Novel Techniques for Audio Music Classification and Search
Supervisor(s) and Committee member(s): Prof. Stephen Cox (Supervisor), Dr. Ben Milner (Internal Examiner), Dr. Josh Reiss (External Examiner)
This thesis presents a number of modified or novel techniques for the analysis of music audio for the purposes of classifying it according genre or implementing so called `search-by-example’ systems, which recommend music to users and generate playlists and personalised radio stations. Novel procedures for the parameterisation of music audio are introduced, including an audio event-based segmentation of the audio feature streams and methods of encoding rhythmic information in the audio signal. A large number of experiments are performed to estimate the performance of different classification algorithms when applied to the classification of various sets of music audio features. The experiments show differing trends regarding the best performing type of classification procedure to use for different feature sets and segmentations of feature streams.
A novel machine learning algorithm (MVCART), based on the classic Decision Tree algorithm (CART), is introduced to more effectively deal with multi-variate audio features and the additional challenges introduced by event-based segmentation of audio feature streams. This algorithm achieves the best results on the classification of event-based music audio features and approaches the performance of state-of-the-art techniques based on summaries of the whole audio stream.

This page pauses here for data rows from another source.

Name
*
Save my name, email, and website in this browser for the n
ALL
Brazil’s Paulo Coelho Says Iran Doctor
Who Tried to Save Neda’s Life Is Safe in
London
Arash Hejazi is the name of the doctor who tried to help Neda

Finally, a number of methods of extending music classifiers, including those based on event-based segmentations and the MVCART algorithm, to build music similarity estimation and search procedures are introduced. Conventional methods of audio music search are based solely on music audio profiles, whereas the methods introduced allow audio music search and recommendation indices to utilise cultural information (in the form of music genres) to enhance or scale their recommendations, without requiring this information to be present for every track. These methods are shown to yield very significant reductions in computational complexity over existing techniques (such as those based on the KL-Divergence) whilst providing a comparable or greater level of performance. Not only does the significantly reduced complexity of these techniques allow them to be applied to much larger collections than the KL-Divergence, but they also produce metric similarity spaces, allowing the use of standard techniques for the scaling of metric search spaces.